Exercise
Every word in the data below belongs in your copy, exactly as given; the pictures do not.

Input data
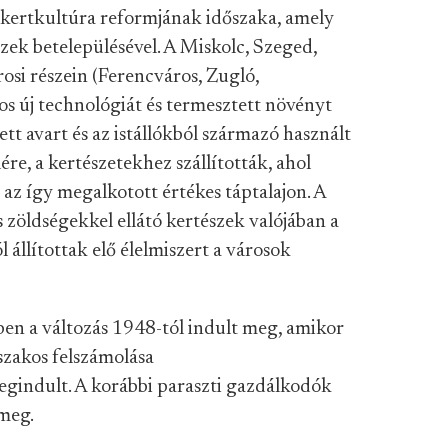
 kertkultúra reformjának időszaka, amely
zek betelepülésével. A Miskolc, Szeged,
osi részein (Ferencváros, Zugló,
os új technológiát és termesztett növényt
t avart és az istállókból származó használt
re, a kertészetekhez szállították, ahol
z így megalkotott értékes táptalajon. A
 zöldségekkel ellátó kertészek valójában a
 állítottak elő élelmiszert a városok
en a változás 1948-tól indult meg, amikor
zakos felszámolása
egindult. A korábbi paraszti gazdálkodók
 meg.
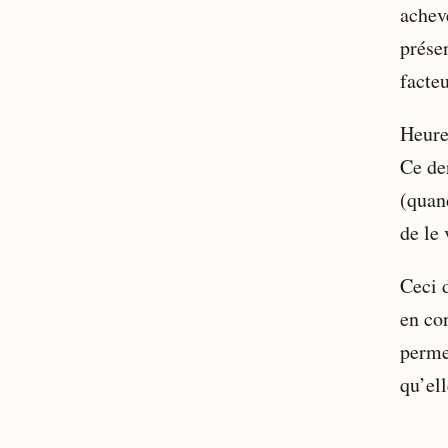
acheve
prése
facteu
Heure
Ce de
(quand
de le 
Ceci 
en co
permet
qu’ell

Output of the task
 kertkultúra reformjának időszaka, amely
zek betelepülésével. A Miskolc, Szeged,
osi részein (Ferencváros, Zugló,
os új technológiát és termesztett növényt
t avart és az istállókból származó használt
re, a kertészetekhez szállították, ahol
z így megalkotott értékes táptalajon. A
 zöldségekkel ellátó kertészek valójában a
 állítottak elő élelmiszert a városok
en a változás 1948-tól indult meg, amikor
zakos felszámolása
egindult. A korábbi paraszti gazdálkodók
 meg.
acheve
prése
facteu
Heure
Ce de
(quand
de le 
Ceci 
en co
permet
qu’ell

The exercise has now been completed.